While SBN 489 filed by Sen. Jinggoy Estrada purports to strengthen CHED, it is our contention that it actually weakens CHED. We explained this at the hearing. It compromises its qualification to preside over tertiary education in the Philippines. It removes the academic and experiential qualifications of the commissioners, and so disastrously removes the effective governance of tertiary education by peers so laudably provided by RA 7722. It provides for a bureaucratic type of governance under a powerful Director General or CEO, him-/herself governed by a weak “parttime” Board of “stakeholders” in tertiary education whose Chair is also “parttime.”
Most of those who came to the hearing agreed with this position.
While the CHED position articulated by Dr. Nap Imperial was obfuscated by the complexity of his expression and manifested conflicts, happily CHED Chair Dr. Patricia Licuanan herself defined the CHED position in a letter dated April 14, 2011 to Sen. Edgardo Angara, Chair of the Committee of Education, Arts and Culture. She stated: “…the Commission expresses its reservations in endorsing the proposal espoused in SBH 489 specifically the provision which amends the existing internal governance of the institution.”
Even as she stated this, Dr. Licuanan did express support for the President’s intention to re-engineer “the entire education sector in order to attune it to global standards.”
In this context, Dr. Licuanan listed five changes in the Powers and Functions of the Commission, which in my opinion do represent a genuine strengthening of the CHED. Personally, I would have no difficulty supporting them, and recommend that colleagues in tertiary education consider them as well for a strengthened CHED in the future. Dr. Licuanan states:
“On the Powers and Functions of the Commission, the following powers are recommended to be included and emphasized [in any reform of CHED]:
“Approved the changes in the institutional status of private universities and colleges and recommend to the legislature the creation, dissolution, and merger of state colleges and universities and other publicly funded tertiary institutions on the basis of national and sectoral development plans.

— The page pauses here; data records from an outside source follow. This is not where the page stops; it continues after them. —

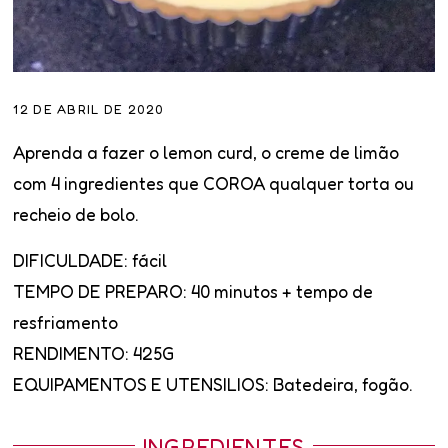
12 DE ABRIL DE 2020
Aprenda a fazer o
lemon curd
, o creme de limão
com 4 ingredientes que COROA qualquer torta ou
recheio de bolo.
DIFICULDADE:
fácil
TEMPO DE PREPARO:
40 minutos + tempo de
resfriamento
RENDIMENTO:
425G
EQUIPAMENTOS E UTENSILIOS:
Batedeira, fogão.
INGREDIENTES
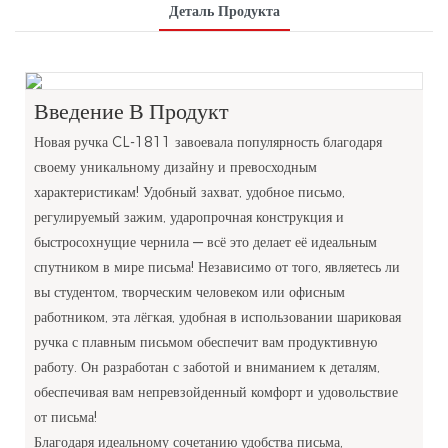
Деталь Продукта
Введение В Продукт
Новая ручка CL-1811 завоевала популярность благодаря
своему уникальному дизайну и превосходным
характеристикам! Удобный захват, удобное письмо,
регулируемый зажим, ударопрочная конструкция и
быстросохнущие чернила — всё это делает её идеальным
спутником в мире письма! Независимо от того, являетесь ли
вы студентом, творческим человеком или офисным
работником, эта лёгкая, удобная в использовании шариковая
ручка с плавным письмом обеспечит вам продуктивную
работу. Он разработан с заботой и вниманием к деталям,
обеспечивая вам непревзойденный комфорт и удовольствие
от письма!
Благодаря идеальному сочетанию удобства письма,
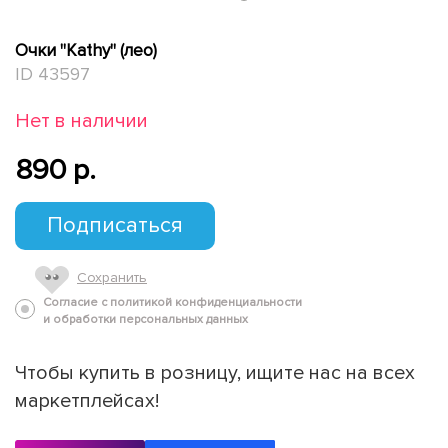
Очки "Kathy" (лео)
ID 43597
Нет в наличии
890 p.
Подписаться
Сохранить
Согласие с политикой конфиденциальности
и обработки персональных данных
Чтобы купить в розницу, ищите нас на всех
маркетплейсах!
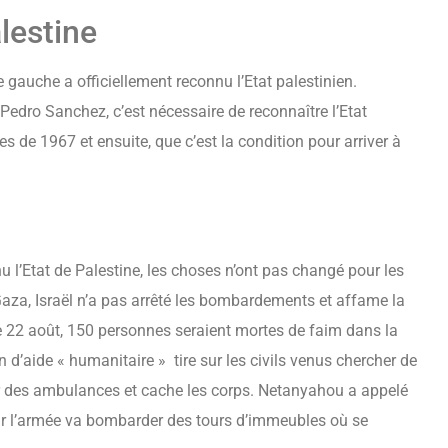
lestine
gauche a officiellement reconnu l’Etat palestinien.
 Pedro Sanchez, c’est nécessaire de reconnaître l’Etat
es de 1967 et ensuite, que c’est la condition pour arriver à
u l’Etat de Palestine, les choses n’ont pas changé pour les
aza, Israël n’a pas arrêté les bombardements et affame la
le 22 août, 150 personnes seraient mortes de faim dans la
d’aide « humanitaire » tire sur les civils venus chercher de
 sur des ambulances et cache les corps. Netanyahou a appelé
car l’armée va bombarder des tours d’immeubles où se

“Likewise, it shall have the exclusive authority to determine the minimum qualifications for faculty who can teach in higher education institutions.

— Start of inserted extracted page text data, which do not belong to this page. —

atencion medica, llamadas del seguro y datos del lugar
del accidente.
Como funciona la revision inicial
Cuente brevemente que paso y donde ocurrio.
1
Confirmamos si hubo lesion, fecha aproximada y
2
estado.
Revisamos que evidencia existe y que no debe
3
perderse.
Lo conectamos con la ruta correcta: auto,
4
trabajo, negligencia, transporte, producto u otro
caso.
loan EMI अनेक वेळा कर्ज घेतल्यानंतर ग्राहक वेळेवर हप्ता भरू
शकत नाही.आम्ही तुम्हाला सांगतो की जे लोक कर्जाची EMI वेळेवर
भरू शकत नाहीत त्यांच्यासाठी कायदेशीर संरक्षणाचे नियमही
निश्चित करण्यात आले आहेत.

“The Commission shall have the exclusive/sole authority to conduct visitations on higher education institutions (HEIs) for issuance of government authority to operated programs or courses for monitoring and evaluation purposes.
“Allocate and subdivide the total budget of state universities and colleges in coordination with the Department of Budget and Management and recommend general guidelines for the use of their income based on a normative and merit-based funding formula which shall be formulated by the Commission, provided further that the use of the internal and external sources of development financing shall be allocated on merit and equity grounds across regions and province, programs and institutions.

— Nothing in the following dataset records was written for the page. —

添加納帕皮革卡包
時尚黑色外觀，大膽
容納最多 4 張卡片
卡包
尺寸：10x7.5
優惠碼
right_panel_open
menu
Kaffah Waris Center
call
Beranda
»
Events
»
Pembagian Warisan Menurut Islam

“Emphasize or reiterate its authority to regulate all academic programs of public higher education institutions i.e. State Universities and Colleges as well as Local Universities and Colleges including specialized colleges where necessary, in order to rationalize, effect and maintain compliance with the minimum standards and requirements of academic degrees” (Licuanan to Angara, 14.4.11)
Should the Joint Resolution of the House and the Senate to resurrect and Educational Commission II finally be passed, as participants in the Senate hearing urged, the new powers and functions for CHED, enumerated above, should be studied and incorporated in an overhauled CHED.